Of the 68 adult outpatient persistent pain services approached (Dec’08–Jan’10), 45 agreed to participate, received over 100 referrals/year, and met the contemporaneous International Association for the Study of Pain criteria for Level 1 or 2 multidisciplinary services. Structured interviews with Clinical Directors collected quantitative data regarding staff resources (disciplines, amount), services provided, funding models, and activity levels.
Compared with Level 2 clinics, Level 1 centers reported higher annual demand (referrals), clinical activity (patient numbers) and absolute numbers of medical, nursing and administrative staff, but comparable numbers of AH staff. When staffing was assessed against activity levels, medical and nursing resources were consistent across services, but Level 1 clinics had relatively fewer AH and administrative staff. Metropolitan and rural services reported comparable activity levels and discipline-specific staff ratios (except occupational therapy).

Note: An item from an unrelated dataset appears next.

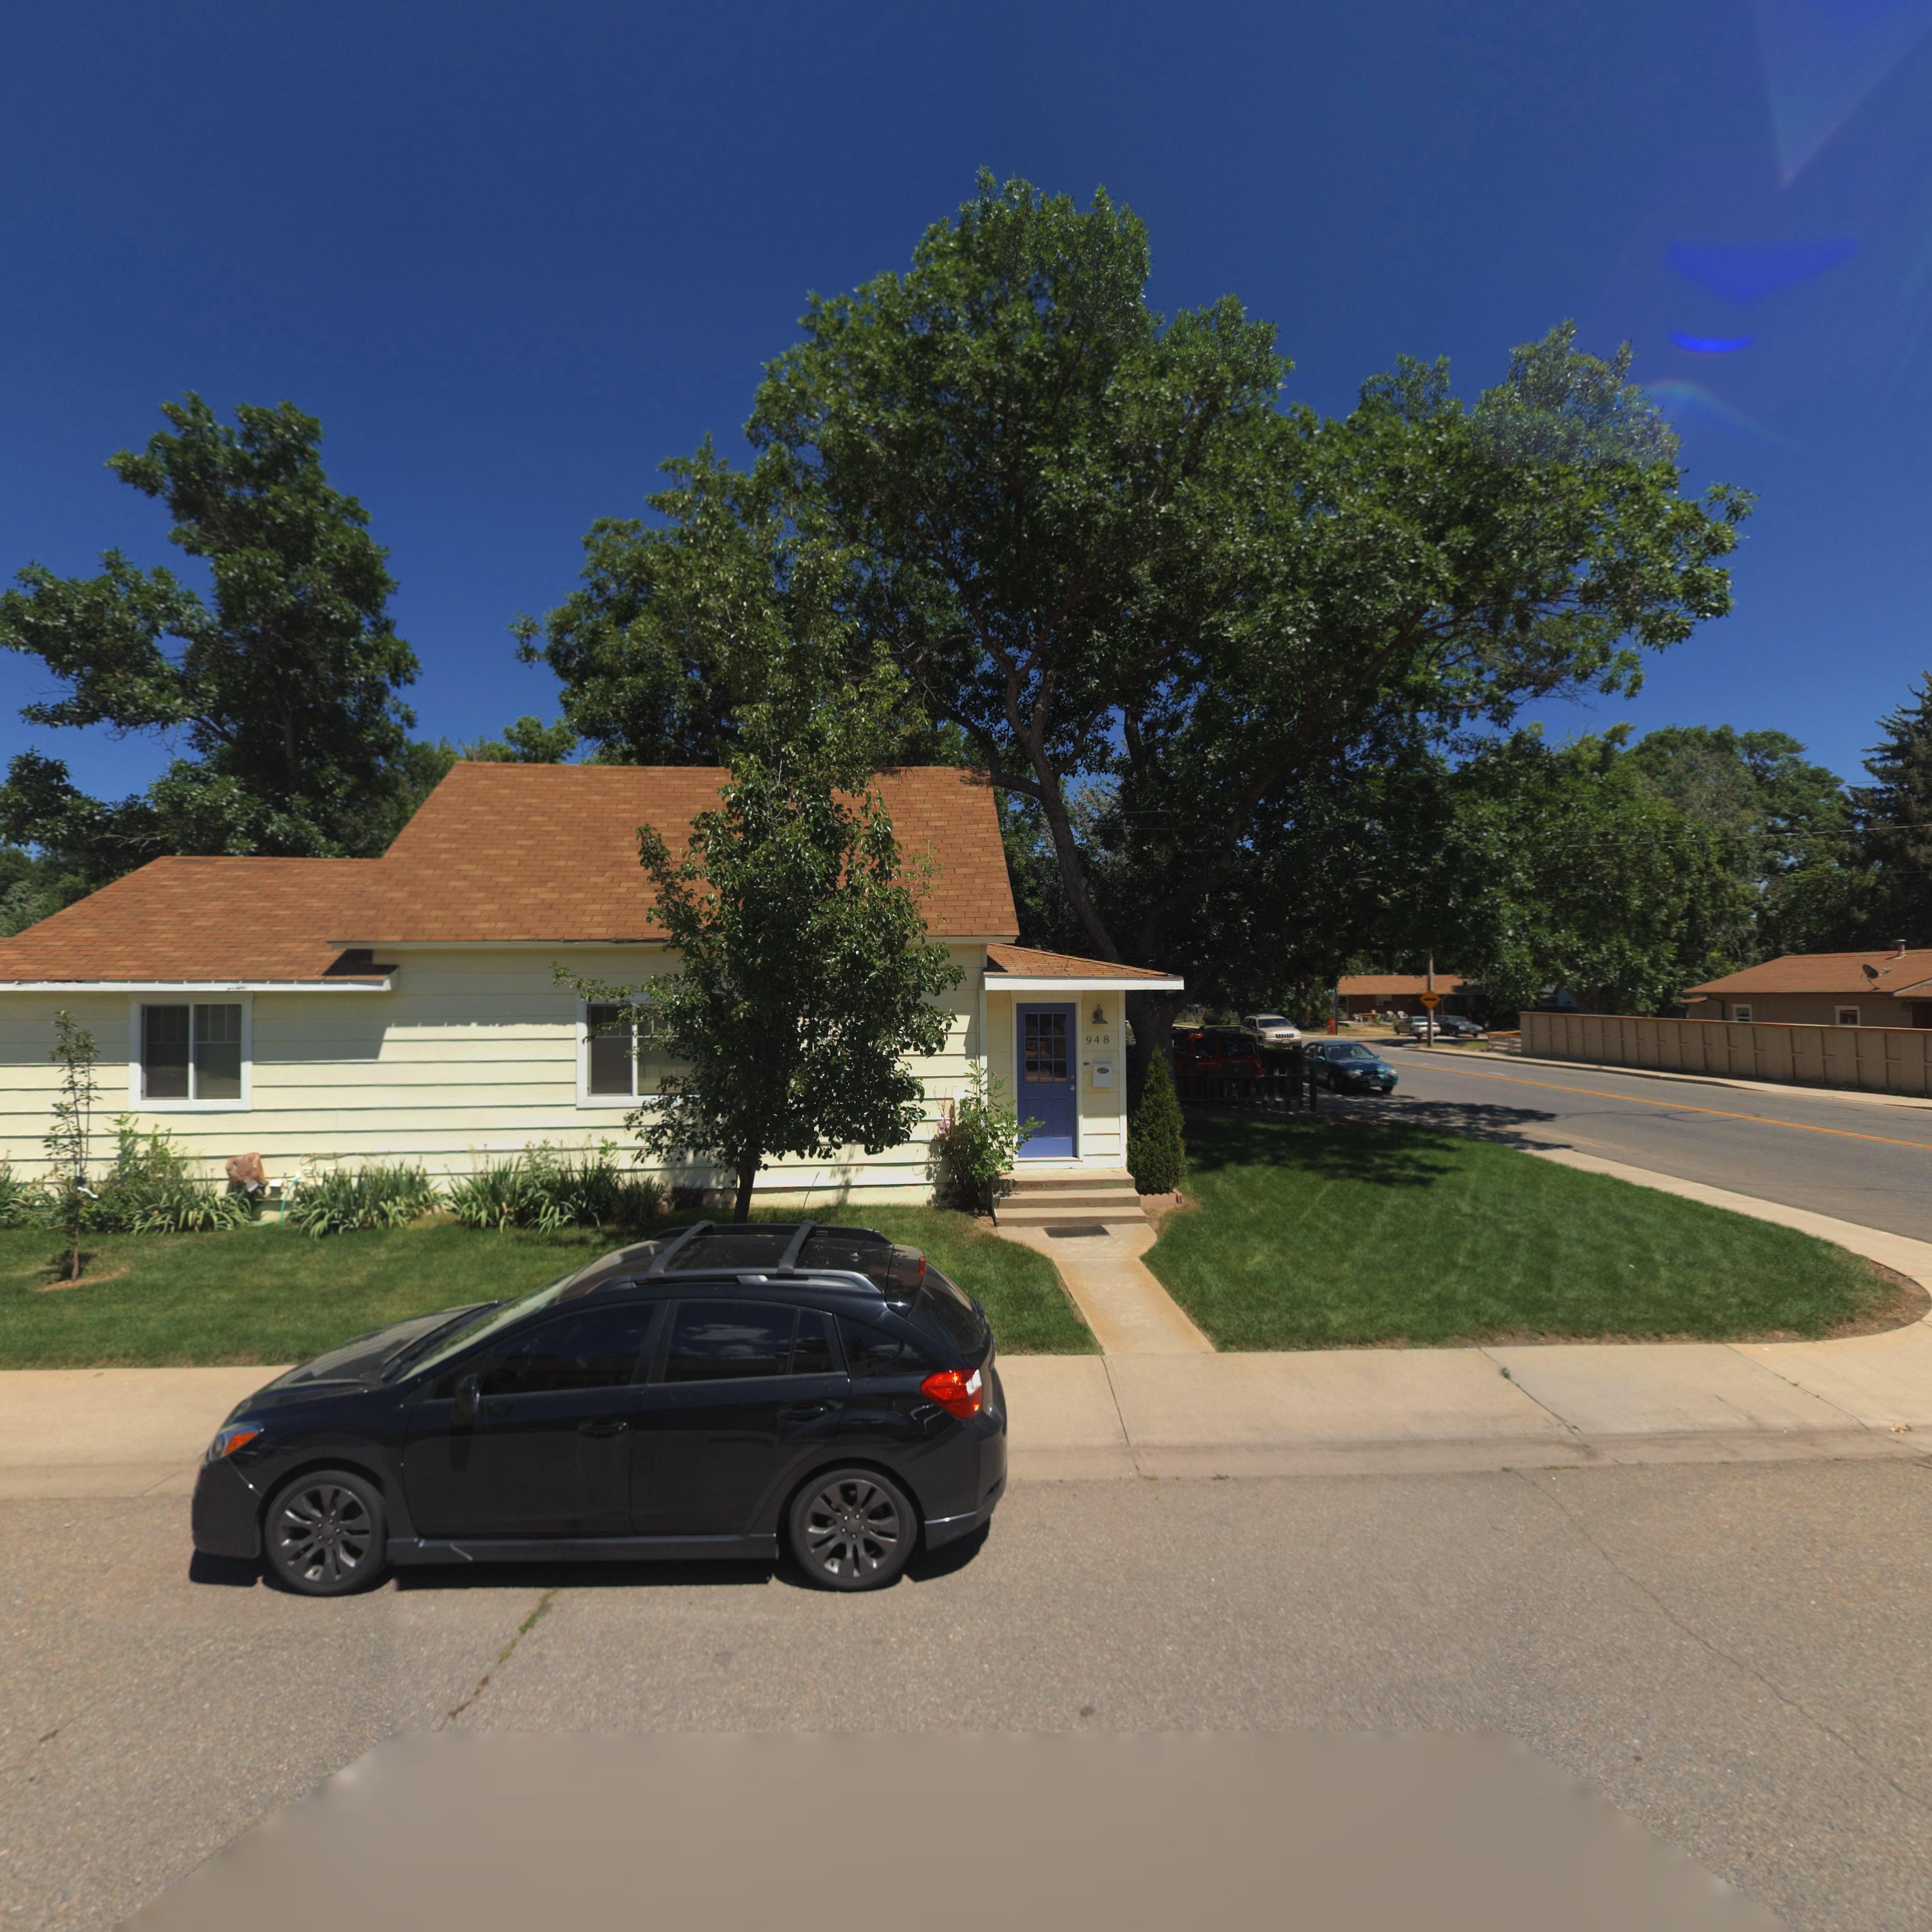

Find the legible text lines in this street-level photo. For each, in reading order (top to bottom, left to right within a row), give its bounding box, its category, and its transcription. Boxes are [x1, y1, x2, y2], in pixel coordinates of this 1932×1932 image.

[1086, 1035, 1110, 1044] StreetNumber: 948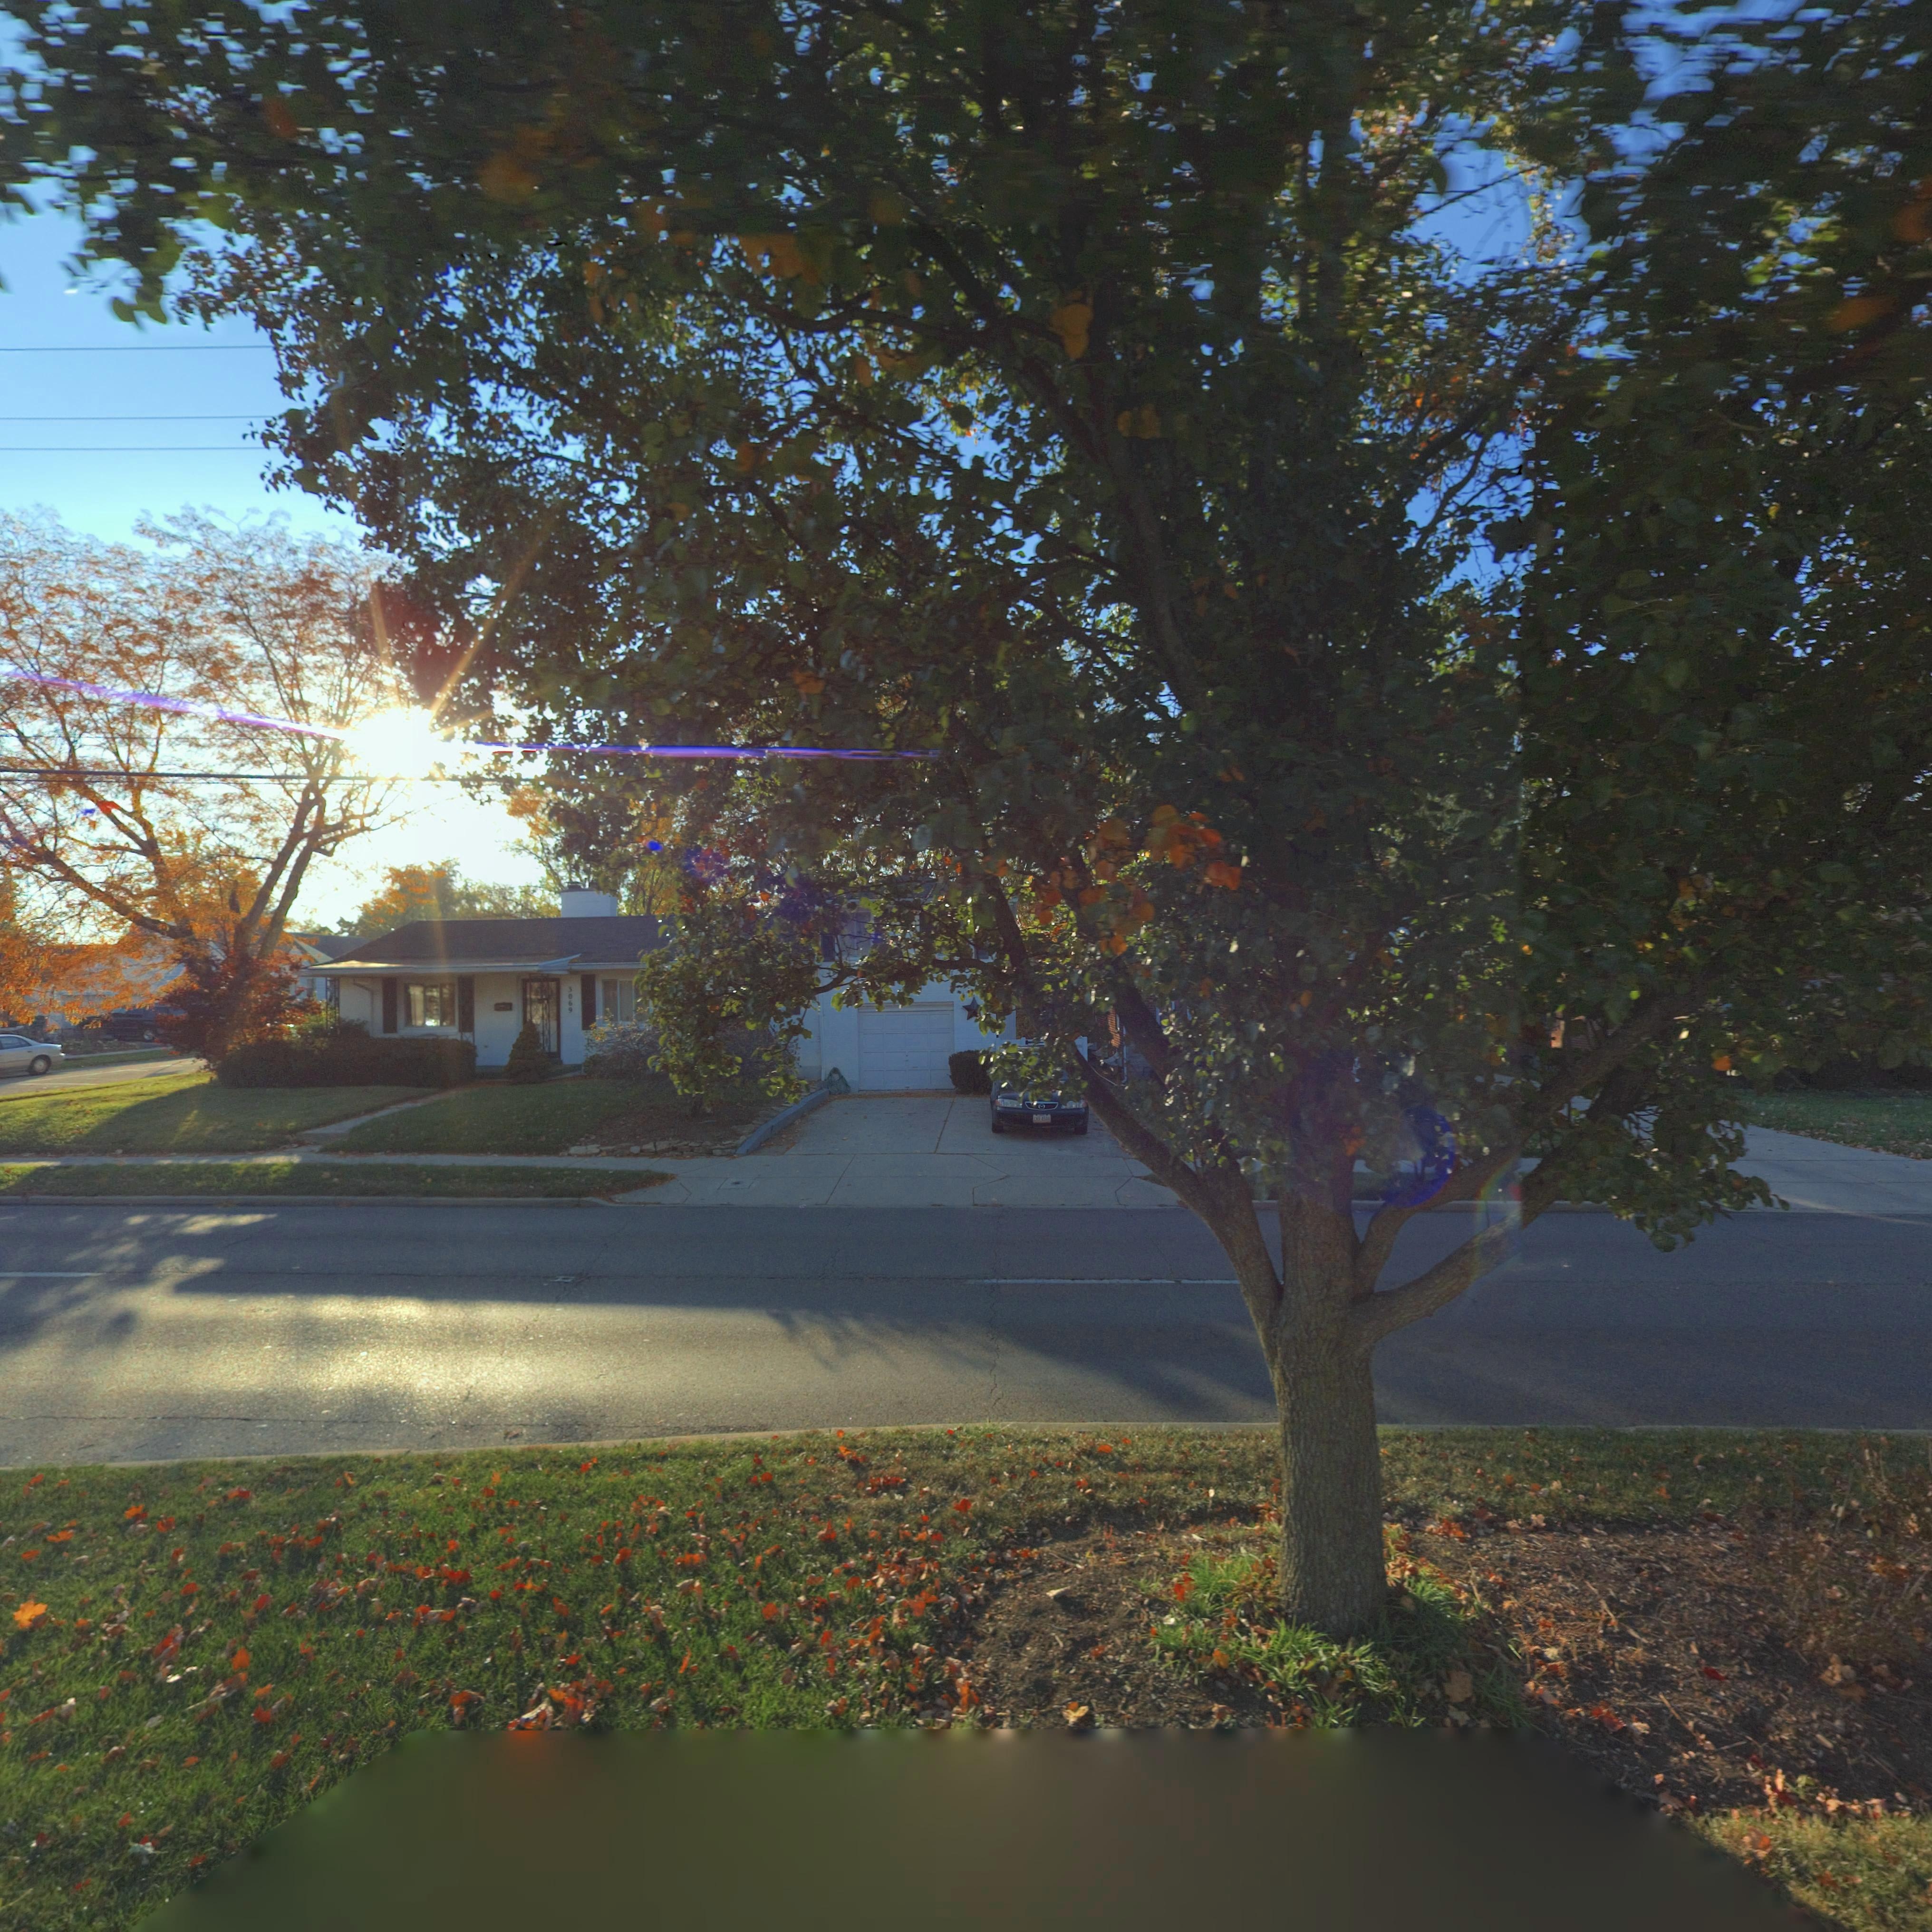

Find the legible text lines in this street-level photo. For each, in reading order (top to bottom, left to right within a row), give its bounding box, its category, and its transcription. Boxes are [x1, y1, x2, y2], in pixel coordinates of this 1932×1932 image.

[567, 986, 574, 1014] StreetNumber: 3069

The mean annual AH staffing for pain management group programs was 0.03 full-time equivalent staff per patient.
Reasonable consistency was demonstrated in the range and mix of most disciplines employed, suggesting they represented workable clinical structures. The greater number of medical and nursing staff within Level 1 clinics may indicate a lower multidisciplinary focus, but this needs further exploration. As the first multidisciplinary staffing data for persistent pain clinics, this provides critical information for designing and implementing clinical services. Mapping against clinical outcomes to demonstrate the impact of staffing patterns on safe and efficacious treatment delivery is required.